Aparat kepolisian yang di-BKO-kan menembakkan gas air mata saat laga Arema melawan Persebaya (ANTARA)

2. Pintu Stadion Kanjuruhan Tak Layak

Rekaman CCTV di stadion memperlihatkan sejumlah titik saat kericuhan di Kanjuruhan terjadi. Situasi di pintu stadion menjadi sorotan. Utamanya di pintu 13.

Menurut rekaman CCTV yang dilihat TGIPF, penonton seketika memadati pintu keluar Stadion Kanjuruhan. Mereka makin panik ketika gas air mata ditembakan aparat kepolisian di dalam stadion.

Akibatnya tak sedikit penonton yang berdesak-desakan terinjak, terhimpit hingga kehabisan napas saat ingin keluar pintu stadion.

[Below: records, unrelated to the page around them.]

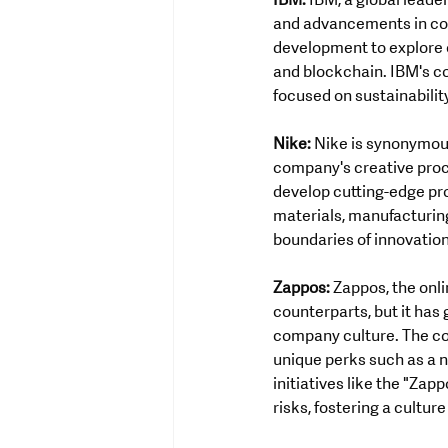
IBM:
 IBM, a global leade
and advancements in com
development to explore e
and blockchain. IBM's c
focused on sustainability
Nike:
 Nike is synonymous
company's creative proce
develop cutting-edge pr
materials, manufacturin
boundaries of innovatio
Zappos:
 Zappos, the onl
counterparts, but it has
company culture. The co
unique perks such as a 
initiatives like the "Za
risks, fostering a cultur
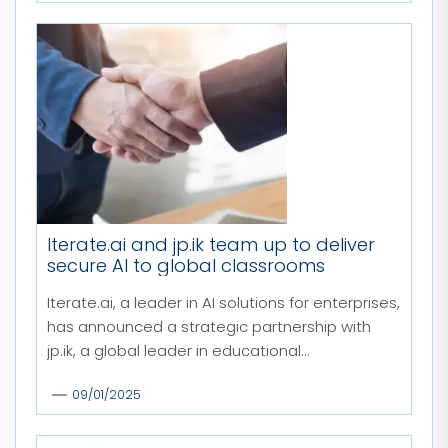
Iterate.ai and jp.ik team up to deliver
secure AI to global classrooms
Iterate.ai, a leader in AI solutions for enterprises,
has announced a strategic partnership with
jp.ik, a global leader in educational...
09/01/2025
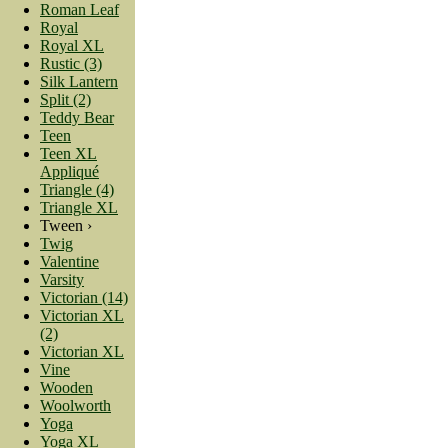
Roman Leaf
Royal
Royal XL
Rustic (3)
Silk Lantern
Split (2)
Teddy Bear
Teen
Teen XL
Appliqué
Triangle (4)
Triangle XL
Tween ›
Twig
Valentine
Varsity
Victorian (14)
Victorian XL
(2)
Victorian XL
Vine
Wooden
Woolworth
Yoga
Yoga XL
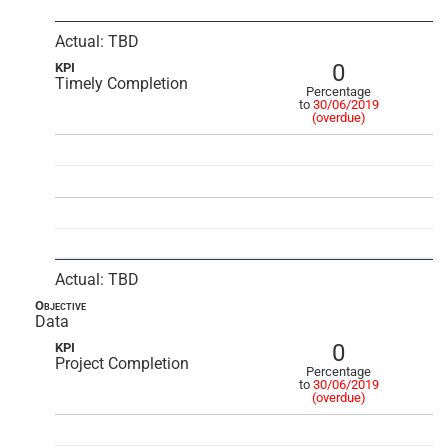
Actual: TBD
0
KPI
Timely Completion
Percentage
to
30/06/2019
(overdue)
Actual: TBD
Objective
Data
0
KPI
Project Completion
Percentage
to
30/06/2019
(overdue)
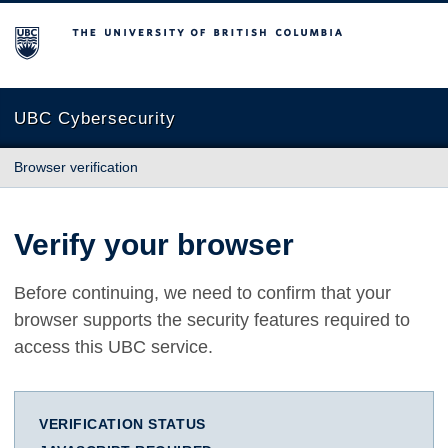
The University of British Columbia
UBC Cybersecurity
Browser verification
Verify your browser
Before continuing, we need to confirm that your
browser supports the security features required to
access this UBC service.
VERIFICATION STATUS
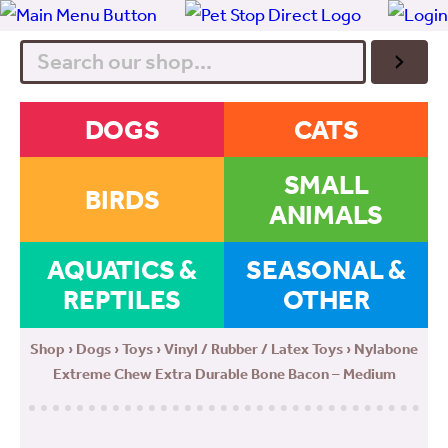
Search
DOGS
CATS
SMALL
BIRDS
ANIMALS
AQUATICS &
SEASONAL &
REPTILES
OTHER
Shop
›
Dogs
›
Toys
›
Vinyl / Rubber / Latex Toys
› Nylabone
Extreme Chew Extra Durable Bone Bacon – Medium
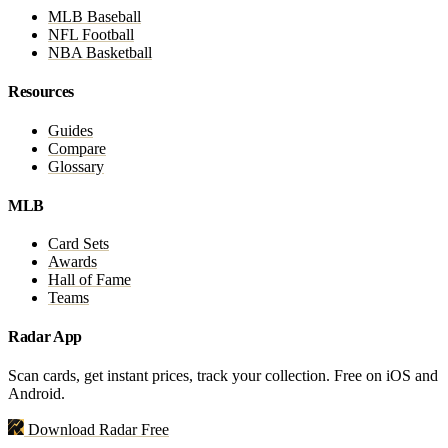
MLB Baseball
NFL Football
NBA Basketball
Resources
Guides
Compare
Glossary
MLB
Card Sets
Awards
Hall of Fame
Teams
Radar App
Scan cards, get instant prices, track your collection. Free on iOS and
Android.
Download Radar Free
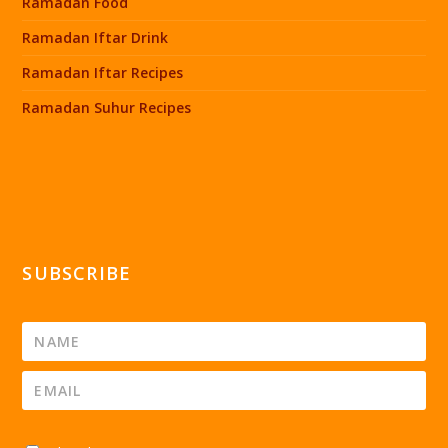
Ramadan Food
Ramadan Iftar Drink
Ramadan Iftar Recipes
Ramadan Suhur Recipes
SUBSCRIBE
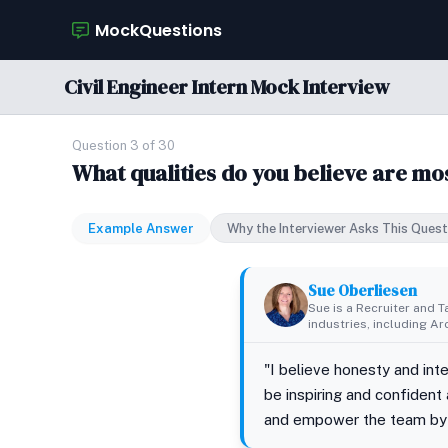
MockQuestions
Civil Engineer Intern Mock Interview
Question 3 of 30
What qualities do you believe are mo
Example Answer
Why the Interviewer Asks This Quest
Sue Oberliesen
Sue is a Recruiter and T
industries, including A
"I believe honesty and int
be inspiring and confident
and empower the team by l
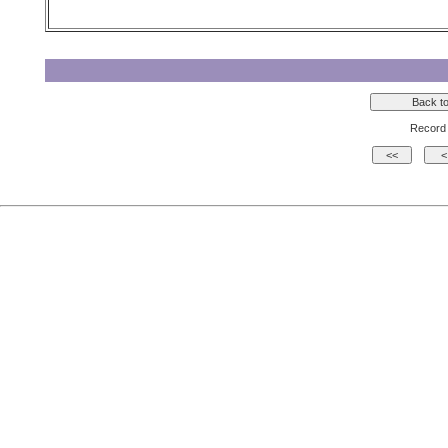
Record 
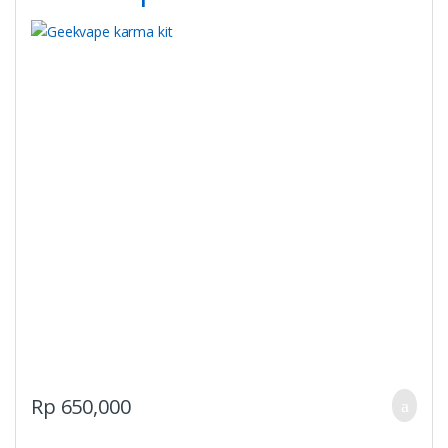
on
the
product
page
Rp
650,000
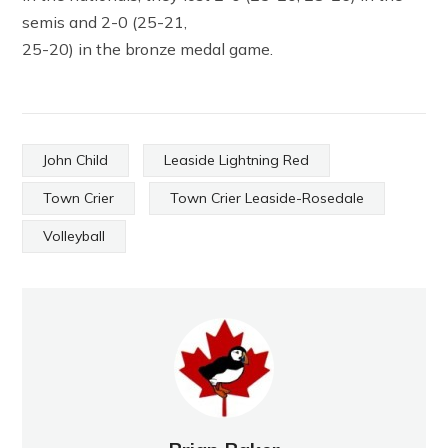
semis and 2-0 (25-21,
25-20) in the bronze medal game.
John Child
Leaside Lightning Red
Town Crier
Town Crier Leaside-Rosedale
Volleyball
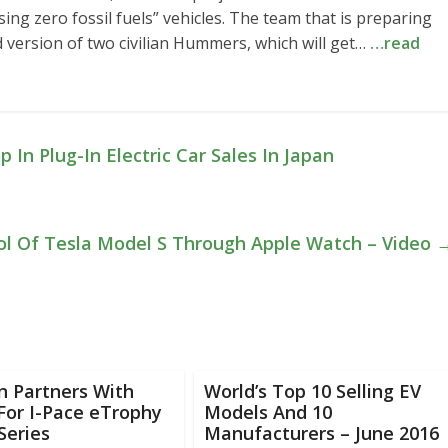
ing zero fossil fuels” vehicles. The team that is preparing
d version of two civilian Hummers, which will get…
…read
In Plug-In Electric Car Sales In Japan
ol Of Tesla Model S Through Apple Watch – Video
n Partners With
World’s Top 10 Selling EV
For I-Pace eTrophy
Models And 10
Series
Manufacturers – June 2016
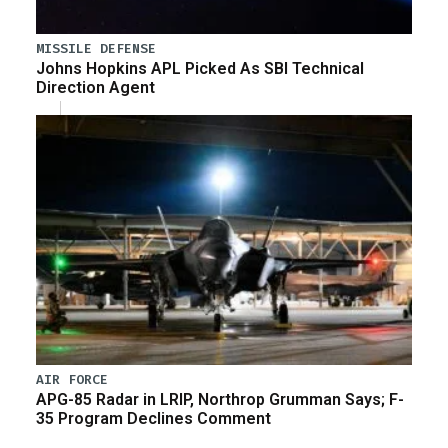
MISSILE DEFENSE
Johns Hopkins APL Picked As SBI Technical
Direction Agent
AIR FORCE
APG-85 Radar in LRIP, Northrop Grumman Says; F-
35 Program Declines Comment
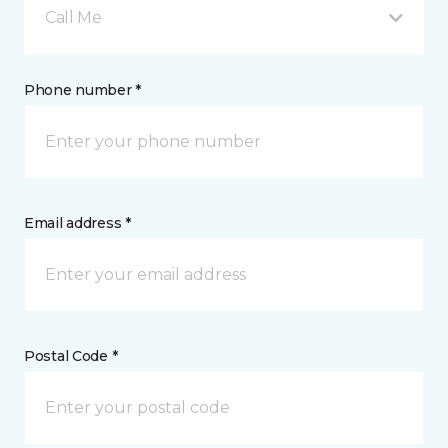
Call Me
Phone number *
Email address *
Postal Code *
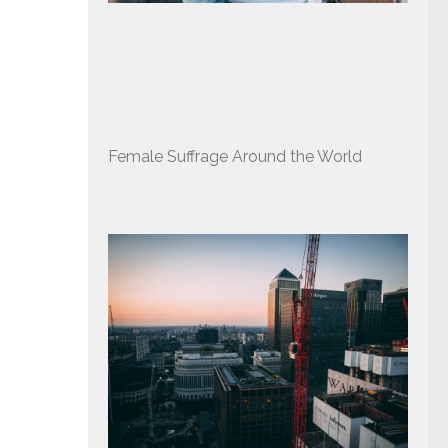
Female Suffrage Around the World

"Jadi artinya untuk high risk match kita harus membuat kalkulasi yang konkret, misalnya bagaimana mengeluarkan penonton saat keadaan darurat. Pintu masuk berfungsi sebagai pintu keluar, itupun tidak memadai. Kemudian tidak ada pintu darurat. Jadi perbaikan ke depannya merubah struktur pintu itu," ujar Nugroho.

3. Anak Tangga Tak Sesuai Aturan Keselamatan

TGIPF menyebutkan standar bangunan anak tangga dalam Stadion Kanjuruhan menjadi poin lain ketidaklayakan lokasi penyelenggaraan pertandingan.

Nugroho bilang, selain standar bangunan anak tangga, pegangan tangga di Stadion Kanjuruhan dinilai tidak terawat. Terutama ketika adanya himpitan akibat kepanikan sehingga pegangan tangga itu sempat patah melukai penonton.

"Anak tangga secara normatif dalam peraturan keselamatan, ketinggian 18 sentimeter, lebar tapak 30 sentimeter. Ini tadi antara lebar tapak dan ketinggian sama. Rata-rata mendekati 30 sentimeter," ujar Nugroho.

Suasana di pintu 13 Stadion Kanjuruhan, Kabupaten Malang, Jawa Timur, Kamis 6 Oktober. (ANTARA-Vicki Febrianto)

4. Gas Air Mata Tak Pantas Atasi Kerumunan

Setelah menemui, melihat dan sempat menyaksikan fenomena trauma luka korban akibat efek gas air mata yang ditembakkan aparat kepolisian saat Tragedi Kanjuruhan, Nugroho menyebutkan TGIPF menyimpulkan gas air mata menjadi faktor utama permasalahan dalam kericuhan ini.

"Trauma lukanya dari menghitam, kemudian memerah. Menurut dokter, itu recovery-nya paling cepat satu bulan. Jadi efek yang terkandung dalam gas air mata ini sangat luar biasa. Ini juga patut dipertimbangkan untuk crowd control di masa depan," ungkap Nugroho.